[Stored records]

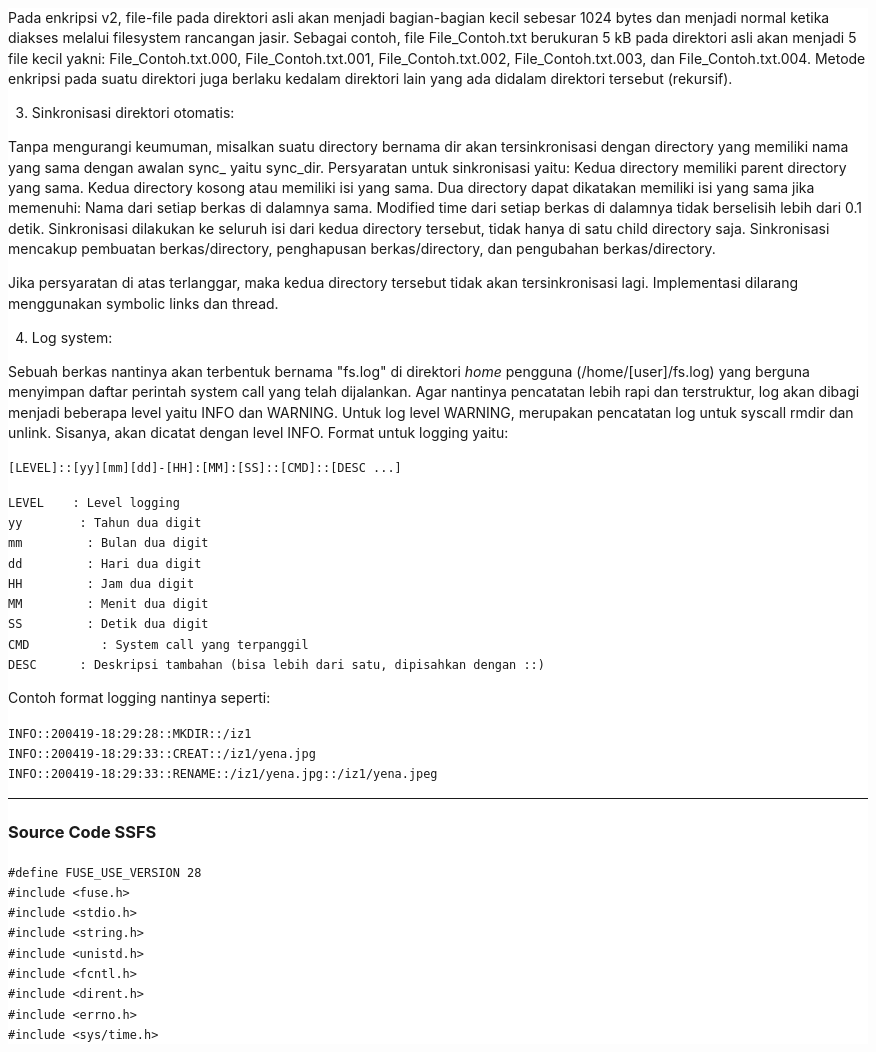 Pada enkripsi v2, file-file pada direktori asli akan menjadi bagian-bagian kecil sebesar 1024 bytes dan menjadi normal ketika diakses melalui filesystem rancangan jasir. Sebagai contoh, file File_Contoh.txt berukuran 5 kB pada direktori asli akan menjadi 5 file kecil yakni: File_Contoh.txt.000, File_Contoh.txt.001, File_Contoh.txt.002, File_Contoh.txt.003, dan File_Contoh.txt.004.
Metode enkripsi pada suatu direktori juga berlaku kedalam direktori lain yang ada didalam direktori tersebut (rekursif).

3. Sinkronisasi direktori otomatis:

Tanpa mengurangi keumuman, misalkan suatu directory bernama dir akan tersinkronisasi dengan directory yang memiliki nama yang sama dengan awalan sync_ yaitu sync_dir. Persyaratan untuk sinkronisasi yaitu:
Kedua directory memiliki parent directory yang sama.
Kedua directory kosong atau memiliki isi yang sama. Dua directory dapat dikatakan memiliki isi yang sama jika memenuhi:
Nama dari setiap berkas di dalamnya sama.
Modified time dari setiap berkas di dalamnya tidak berselisih lebih dari 0.1 detik.
Sinkronisasi dilakukan ke seluruh isi dari kedua directory tersebut, tidak hanya di satu child directory saja.
Sinkronisasi mencakup pembuatan berkas/directory, penghapusan berkas/directory, dan pengubahan berkas/directory.

Jika persyaratan di atas terlanggar, maka kedua directory tersebut tidak akan tersinkronisasi lagi.
Implementasi dilarang menggunakan symbolic links dan thread.

4. Log system:

Sebuah berkas nantinya akan terbentuk bernama "fs.log" di direktori *home* pengguna (/home/[user]/fs.log) yang berguna menyimpan daftar perintah system call yang telah dijalankan.
Agar nantinya pencatatan lebih rapi dan terstruktur, log akan dibagi menjadi beberapa level yaitu INFO dan WARNING.
Untuk log level WARNING, merupakan pencatatan log untuk syscall rmdir dan unlink.
Sisanya, akan dicatat dengan level INFO.
Format untuk logging yaitu:
```
[LEVEL]::[yy][mm][dd]-[HH]:[MM]:[SS]::[CMD]::[DESC ...]
```
```
LEVEL    : Level logging
yy        : Tahun dua digit
mm         : Bulan dua digit
dd         : Hari dua digit
HH         : Jam dua digit
MM         : Menit dua digit
SS         : Detik dua digit
CMD          : System call yang terpanggil
DESC      : Deskripsi tambahan (bisa lebih dari satu, dipisahkan dengan ::)
```
Contoh format logging nantinya seperti:
```
INFO::200419-18:29:28::MKDIR::/iz1
INFO::200419-18:29:33::CREAT::/iz1/yena.jpg
INFO::200419-18:29:33::RENAME::/iz1/yena.jpg::/iz1/yena.jpeg
```
---
### Source Code SSFS
```
#define FUSE_USE_VERSION 28
#include <fuse.h>
#include <stdio.h>
#include <string.h>
#include <unistd.h>
#include <fcntl.h>
#include <dirent.h>
#include <errno.h>
#include <sys/time.h>
```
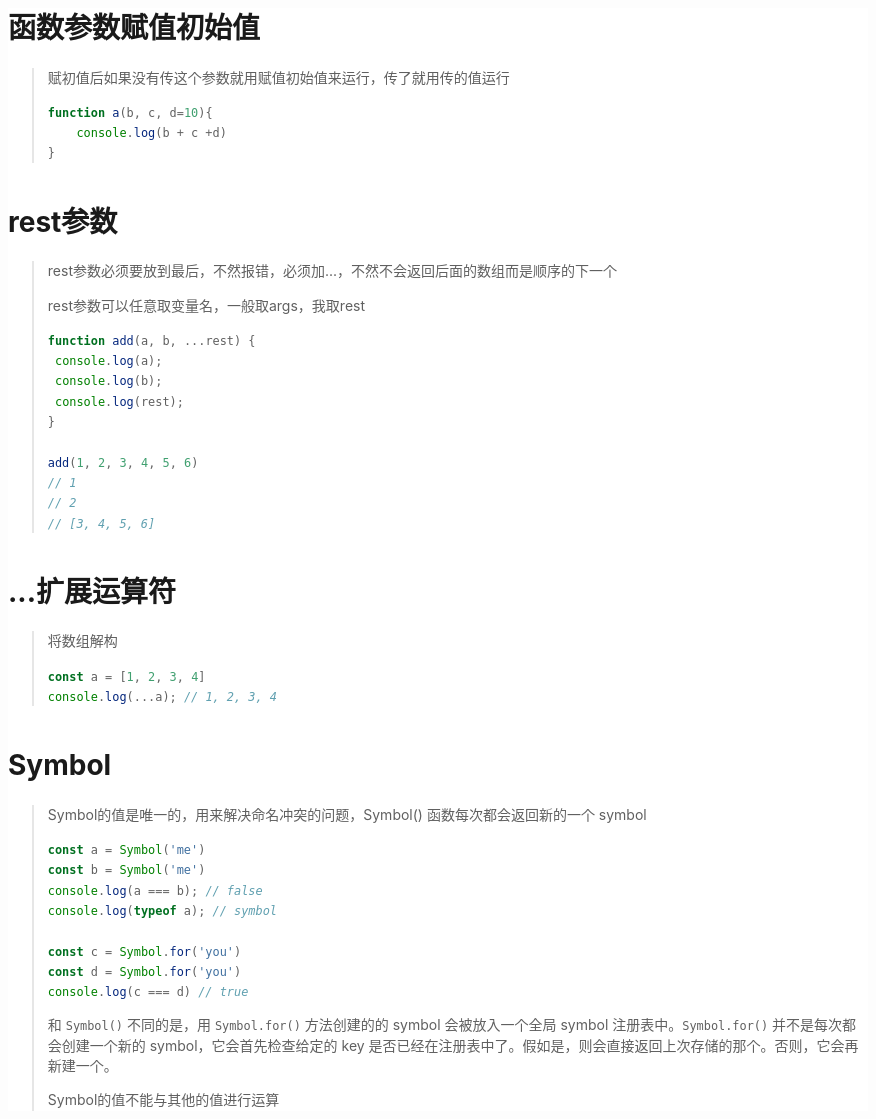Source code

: # 函数参数赋值初始值

> 赋初值后如果没有传这个参数就用赋值初始值来运行，传了就用传的值运行
>
> ```js
> function a(b, c, d=10){
>     console.log(b + c +d)
> }
> ```

# rest参数

> rest参数必须要放到最后，不然报错，必须加...，不然不会返回后面的数组而是顺序的下一个
>
> rest参数可以任意取变量名，一般取args，我取rest
>
> ```js
> function add(a, b, ...rest) {
>  console.log(a);
>  console.log(b);
>  console.log(rest);
> }
> 
> add(1, 2, 3, 4, 5, 6)
> // 1
> // 2
> // [3, 4, 5, 6]
> ```

# ...扩展运算符

> 将数组解构
>
> ```js
> const a = [1, 2, 3, 4]
> console.log(...a); // 1, 2, 3, 4 
> ```

# Symbol

> Symbol的值是唯一的，用来解决命名冲突的问题，Symbol() 函数每次都会返回新的一个 symbol
>
> ```js
> const a = Symbol('me')
> const b = Symbol('me')
> console.log(a === b); // false
> console.log(typeof a); // symbol
> 
> const c = Symbol.for('you')
> const d = Symbol.for('you')
> console.log(c === d) // true
> ```
>
> 和 `Symbol()` 不同的是，用 `Symbol.for()` 方法创建的的 symbol 会被放入一个全局 symbol 注册表中。`Symbol.for()` 并不是每次都会创建一个新的 symbol，它会首先检查给定的 key 是否已经在注册表中了。假如是，则会直接返回上次存储的那个。否则，它会再新建一个。
>
> Symbol的值不能与其他的值进行运算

[What the task asks]
Go through the records and work out how many lines contain the string "logging". The answer should be that number alone.

[Solution below]
3